Book A TOURIST GUIDE TO HISTORIC TRADING POSTS AND FORTS OF ALBERTA

Download or read book A TOURIST GUIDE TO HISTORIC TRADING POSTS AND FORTS OF ALBERTA written by Joachim Fromhold and published by Lulu.com. This book was released on 2015 with total page 87 pages. Available in PDF, EPUB and Kindle. Book excerpt:

Book Alberta History  West Central Alberta  13 000 Years of Indian History   Pt  2  1750 1840

Download or read book Alberta History West Central Alberta 13 000 Years of Indian History Pt 2 1750 1840 written by Joachim Fromhold and published by Lulu.com. This book was released on 2013-06-19 with total page 603 pages. Available in PDF, EPUB and Kindle. Book excerpt: Part of a series on the history of the Western Cree from the earliest pre-historic times to the post-reservation era.

Book Common and Contested Ground

Download or read book Common and Contested Ground written by Theodore Binnema and published by University of Toronto Press. This book was released on 2004-01-01 with total page 284 pages. Available in PDF, EPUB and Kindle. Book excerpt: In Common and Contested Ground, Theodore Binnema provides a sweeping and innovative interpretation of the history of the northwestern plains and its peoples from prehistoric times to the Lewis and Clark Expedition. The real history of the northwestern plains between a.d. 200 and 1806 was far more complex, nuanced, and paradoxical than often imagined. Drawn by vast herds of buffalo and abundant resources, Native peoples, fur traders, and settlers moved across the region establishing intricate patterns of trade, diplomacy, and warfare. In the process, the northwestern plains became a common and contested ground. Drawing on a wide range of sources, Binnema examines the impact of technology on the peoples of the plains, beginning with the bow and arrow and continuing through the arrival of the horse, European weapons, Old World diseases, and Euroamerican traders. His focus on the environment and its effect on patterns of behaviour and settlement brings a unique perspective to the history of the region.

Book Culturing Wilderness in Jasper National Park

Download or read book Culturing Wilderness in Jasper National Park written by I.S. MacLaren and published by University of Alberta.
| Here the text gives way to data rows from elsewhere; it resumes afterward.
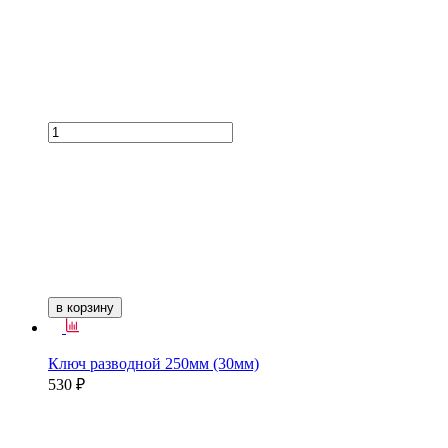
в корзину
Ключ разводной 250мм (30мм)
530 ₽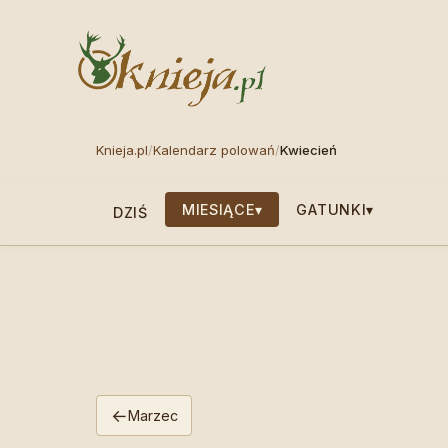
Knieja.pl
/
Kalendarz polowań
/
Kwiecień
MIESIĄCE
▾
GATUNKI
▾
DZIŚ
←
Marzec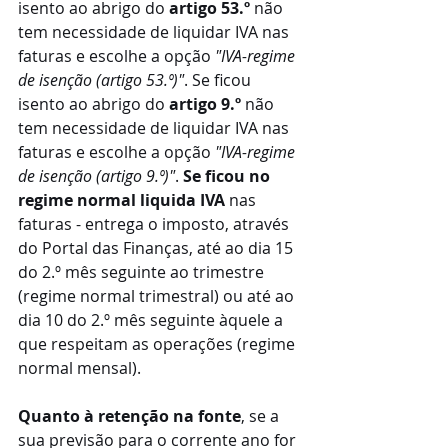
isento ao abrigo do 
artigo 53.º
 não 
tem necessidade de liquidar IVA nas 
faturas e escolhe a opção 
"IVA-regime 
de isenção (artigo 53.º)"
. Se ficou 
isento ao abrigo do 
artigo 9.º
 não 
tem necessidade de liquidar IVA nas 
faturas e escolhe a opção 
"IVA-regime 
de isenção (artigo 9.º)"
. 
Se ficou no 
regime normal liquida IVA 
nas 
faturas - entrega o imposto, através 
do Portal das Finanças, até ao dia 15 
do 2.º mês seguinte ao trimestre 
(regime normal trimestral) ou até ao 
dia 10 do 2.º mês seguinte àquele a 
que respeitam as operações (regime 
normal mensal).
Quanto à retenção na fonte
, se a 
sua previsão para o corrente ano for 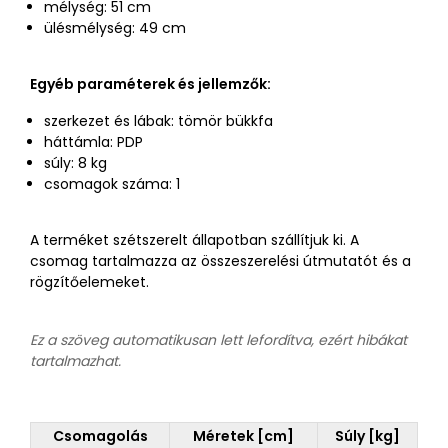
mélység: 51 cm
ülésmélység: 49 cm
Egyéb paraméterek és jellemzők:
szerkezet és lábak: tömör bükkfa
háttámla: PDP
súly: 8 kg
csomagok száma: 1
A terméket szétszerelt állapotban szállítjuk ki. A
csomag tartalmazza az összeszerelési útmutatót és a
rögzítőelemeket.
Ez a szöveg automatikusan lett lefordítva, ezért hibákat
tartalmazhat.
Csomagolás
Méretek [cm]
Súly [kg]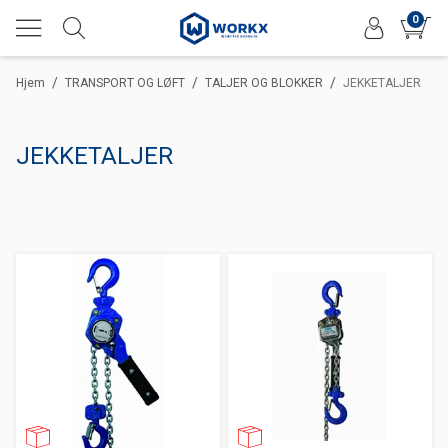
0
/
/
/
Hjem
TRANSPORT OG LØFT
TALJER OG BLOKKER
JEKKETALJER
JEKKETALJER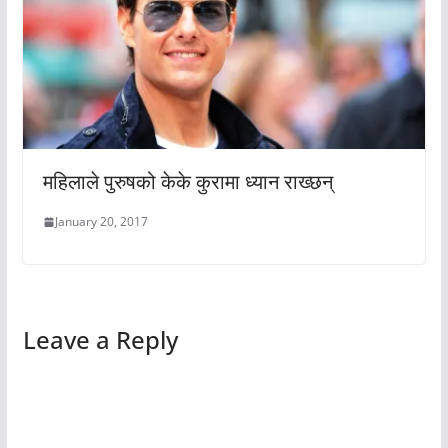
महिलाले पुरुषको केके कुरामा ध्यान राख्छन्
January 20, 2017
Leave a Reply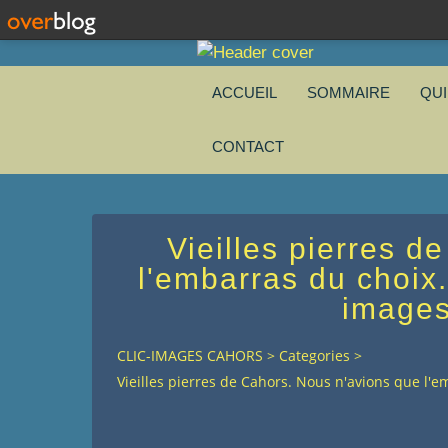
ACCUEIL
SOMMAIRE
QU
CONTACT
Vieilles pierres d
l'embarras du choix.
images
CLIC-IMAGES CAHORS
>
Categories
>
Vieilles pierres de Cahors. Nous n'avions que l'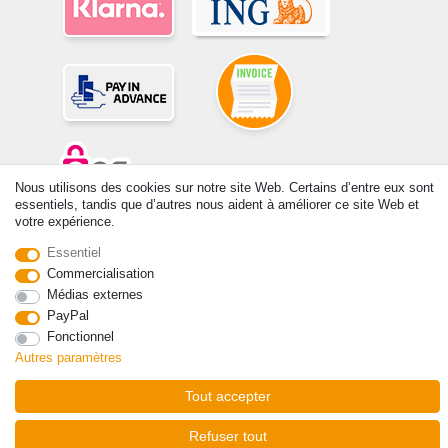
Nous utilisons des cookies sur notre site Web. Certains d’entre eux sont
essentiels, tandis que d’autres nous aident à améliorer ce site Web et
votre expérience.
© Copyright 2026 | Tous droits réservés. -Tous droits réservés – Les
prix indiqués par le Vendeur au moment de la commande sont libellés
Essentiel
en Euros TTC. Les conditions s’appliquent aux livraisons en France !
Commercialisation
Médias externes
Contact
Rétracter le contrat ici
PayPal
Fonctionnel
Autres paramètres
Tout accepter
Refuser tout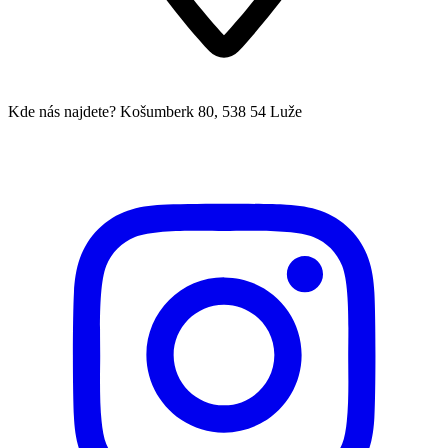
Kde nás najdete?
Košumberk 80, 538 54 Luže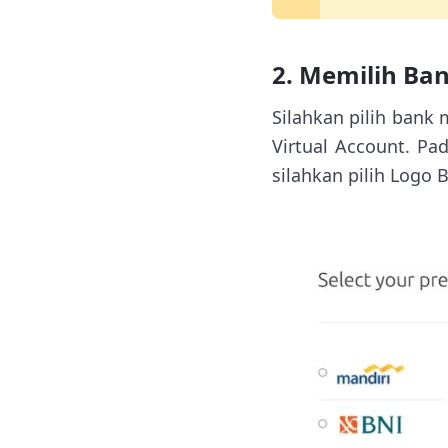
2. Memilih Ba
Silahkan pilih ban
Virtual Account. Pa
silahkan pilih Logo 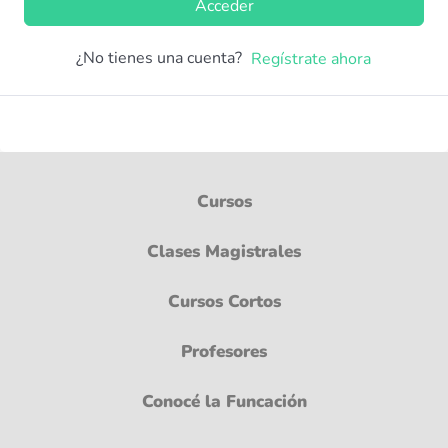
Acceder
¿No tienes una cuenta?
Regístrate ahora
Cursos
Clases Magistrales
Cursos Cortos
Profesores
Conocé la Funcación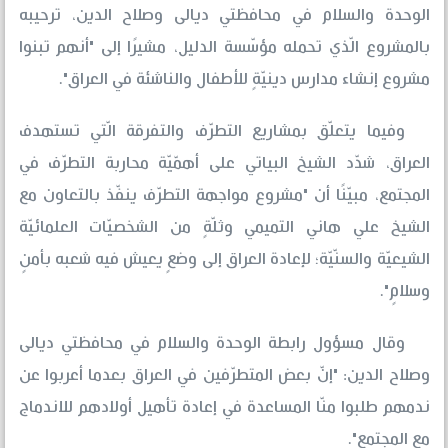
الوحدة والسلام في محافظتي ديالى وصلاح الدين، ترحيبه
بالمشروع الّذي تحمله مؤسّسة الدليل، مشيرًا إلى "أنهم تبنوا
مشروع إنشاء مدارس دينيّةٍ للأطفال والناشئة في العراق".
وفيما يتعلّق بمشاريع التطرّف والتفرقة الّتي تستهدف
العراق، شدّد الشيخ البياتي على أهمّيّة محاربة التطرّف في
المجتمع، مبيّنًا أن "مشروع مواجهة التطرّف ينفّذ بالتعاون مع
الشيخ علي هاني التميمي وثلّةٍ من الشخصيّات العلمائيّة
الشيعيّة والسنّيّة؛ لإعادة العراق إلى وضعٍ يعيش فيه شعبه بأمنٍ
وسلامٍ".
وقال مسؤول رابطة الوحدة والسلام في محافظتي ديالى
وصلاح الدين: "إنّ بعض المتطرّفين في العراق بعدما أعربوا عن
ندمهم طلبوا منّا المساعدة في إعادة تأهيل أولادهم للاندماج
مع المجتمع".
This book was released on 2012-07-02 with total page 401 pages. Available in PDF, EPUB and Kindle. Book excerpt: Adults need playgrounds. In 1907, the Canadian government designated a vast section of the Rocky Mountains as Jasper Forest Park. Tourists now play where Native peoples once lived, fur traders toiled, and Métis families homesteaded. In Culturing Wilderness in Jasper National Park, I.S. MacLaren and eight other writers unearth the largely unrecorded past of the upper Athabasca River watershed, and bring to light two centuries' worth of human history, tracing the evolution of trading routes into the Rockies' largest park. Serious history enthusiasts and those with an interest in Canada's national parks will find a sense of connection in this long overdue study of Jasper.